At least 2,605,734 cases of the highly contagious novel coronavirus have been reported in the United States and its territories while at least 126,126 people have died, according to a Reuters tally of state and local government sources as of June 29, 2020, 1:50 AM (ET). The US diagnosed its first COVID-19 case in Washington state on January 20.

Likewise, Brazil follows the US with a total of 1,368,195 coronavirus cases with 58,314 death. According to Reuters’ interactive graphic tracking the global spread.

Likewise, India has the fourth-highest 566,840 coronavirus cases while 16,893 people have died.

Meanwhile, California and Texas saw record spikes in new COVID-19 infections on Monday, and Los Angeles reported an “alarming” one-day surge in America’s second-largest city that put it over 100,000 cases.


— The state of South Australia cancelled its scheduled reopening to other parts of the nation, citing more infections in neighbouring Victoria.

— Thailand will allow pubs and bars to reopen on Wednesday and plans to let in some foreign travellers.

— Kazakh President Kassym-Jomart Tokayev ordered his government to prepare restrictions similar to the hard lockdown that the nation imposed in March-May after a recent sharp rise in infections.

— A new flu virus found in Chinese pigs has become more infectious to humans and needs to be watched closely in case it becomes a potential “pandemic virus”, a study said, although experts said there is no imminent threat.


— More than 2.6 million people have been infected with the novel coronavirus in the United States and 126,126 have died, according to a Reuters tally as of 0325 GMT on Tuesday.

— The National Hockey League said 26 players have tested positive for COVID-19, including 15 who reported to team facilities for “Phase 2 activities.”

— Nearly 300 cases of a rare, life-threatening syndrome in children and adolescents associated with the novel coronavirus have been identified in the United States in two studies in The New England Journal of Medicine.

— Canada is over the worst of the outbreak, but a spike in cases in the United States and elsewhere shows Canadians must remain vigilant as the economy reopens, Prime Minister Justin Trudeau said.

— Brazil registered 692 more deaths and 24,052 new cases. The country still faces a “big challenge” to curb the coronavirus pandemic and should do more to integrate its efforts at different levels of government, a top World Health Organization official said. Mexico reported 3,805 new infections and 473 new deaths.

— Panama registered a record 1,099 new cases and while deaths climbed by 16.


— Iran on Monday recorded 162 deaths, its highest number of fatalities within a 24-hour period.

— Bahrain said it would pay 50% of salaries for private company workers in sectors that were hard-hit by the pandemic.

— Nigeria will let people travel between its states outside curfew hours from July 1, as authorities moved to relax some coronavirus restrictions.

— Senegalese President Macky Sall on Monday said he had decided to lift a state of emergency over COVID-19 to support the struggling economy.
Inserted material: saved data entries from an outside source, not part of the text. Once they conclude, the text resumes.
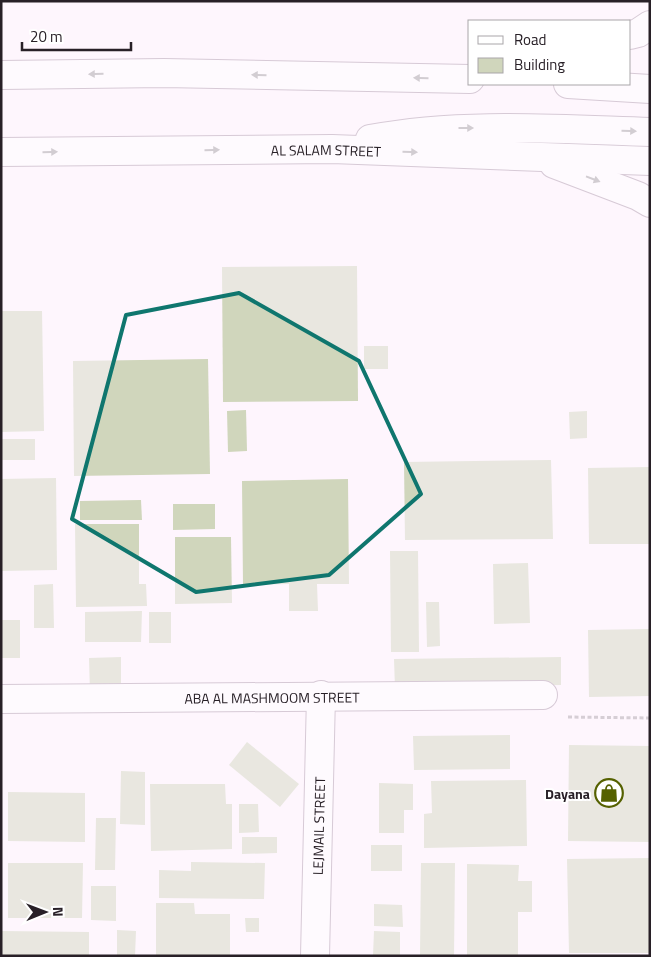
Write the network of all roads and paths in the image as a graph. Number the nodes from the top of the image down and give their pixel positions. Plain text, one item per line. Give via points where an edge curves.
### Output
1 (650, 26) edge
2 (631, 35) edge
3 (1, 75) edge
4 (468, 79) edge
5 (588, 85) edge
6 (650, 88) edge
7 (650, 132) edge
8 (332, 149) junction
9 (1, 152) edge
10 (531, 156) junction
11 (650, 161) edge
12 (650, 203) edge
13 (544, 694) joint
14 (321, 695) junction
15 (1, 699) edge
16 (650, 718) edge
17 (315, 956) edge

1 - 2 main road
4 -> 3 main road via 164,73
5 - 6 main road
8 -> 7 main road via 371,139 449,128
9 -> 8 main road, AL SALAM STREET
8 -> 10 main road, AL SALAM STREET
10 - 11 main road, AL SALAM STREET
10 -> 12 main road
13 - 14 main road, ABA AL MASHMOOM STREET
13 - 16 path via 565,717
14 - 15 main road, ABA AL MASHMOOM STREET
14 - 17 main road, LEJMAIL STREET

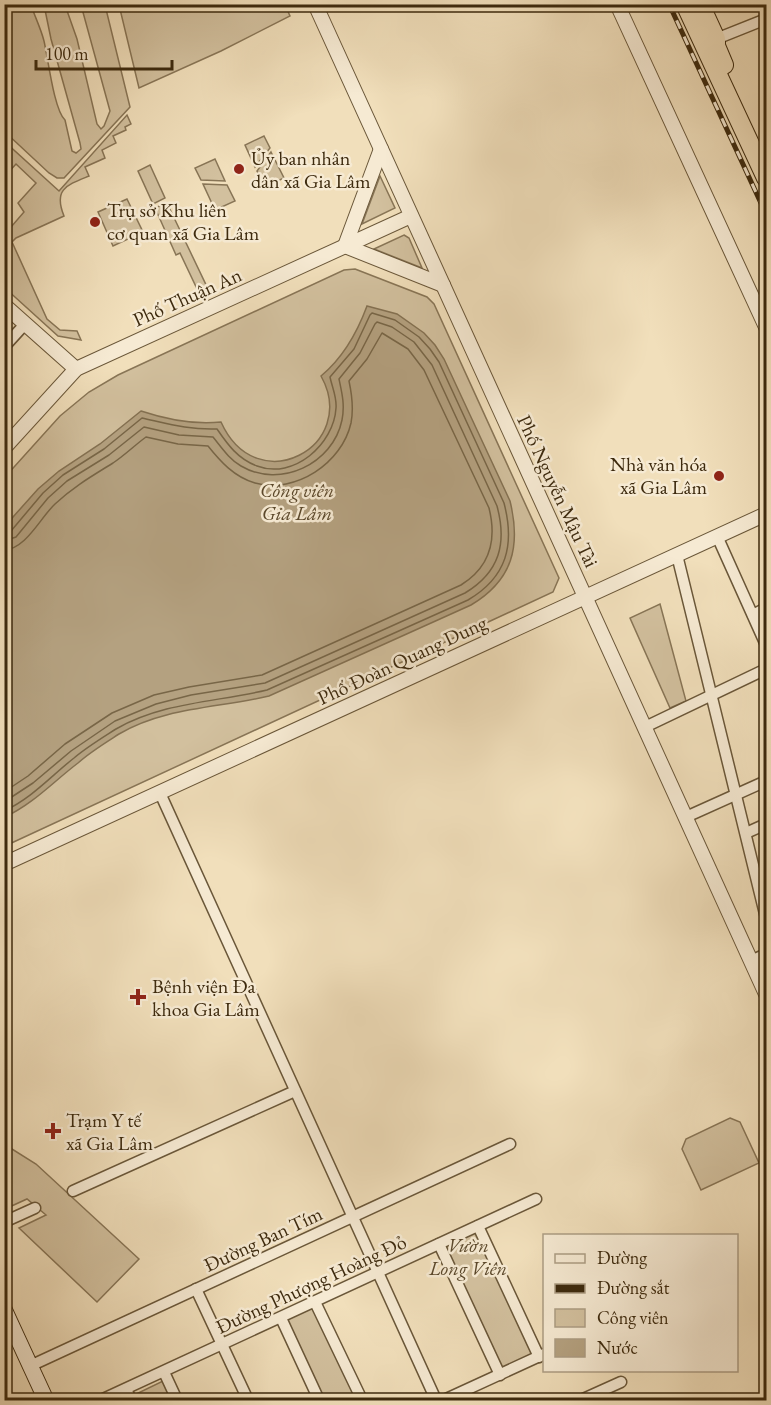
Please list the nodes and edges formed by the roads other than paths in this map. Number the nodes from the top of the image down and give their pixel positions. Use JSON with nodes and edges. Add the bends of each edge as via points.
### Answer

— Prime Minister Boris Johnson will set out his plan to spend the British economy out of its crisis, with a speech on Tuesday promising to fast-track 5 billion pounds ($6.15 billion) of infrastructure investment.

— A lockdown was imposed on Monday in the city of Leicester, which has higher COVID-19 infection rates than anywhere else in the country.


— Gilead Sciences Inc priced its COVID-19 antiviral remdesivir at $2,340 per patient for wealthier nations.

— Bharat Biotech’s COVID-19 vaccine has been approved for human trials, making it India’s first domestic candidate to get the green light from the government’s drug regulator.

— A combination of antiviral drugs used to treat HIV had no beneficial effect in patients hospitalised with COVID-19 in a large-scale randomised trial, British scientists said.


— Asian shares rose after data showed China’s manufacturing sector grew more than expected in June, a hopeful sign for a global economy still struggling to recover from the impact of the coronavirus crisis.

— Argentina’s economic activity plunged 26.4% in April, the country’s official statistics agency said on Monday, the worst monthly fall on record.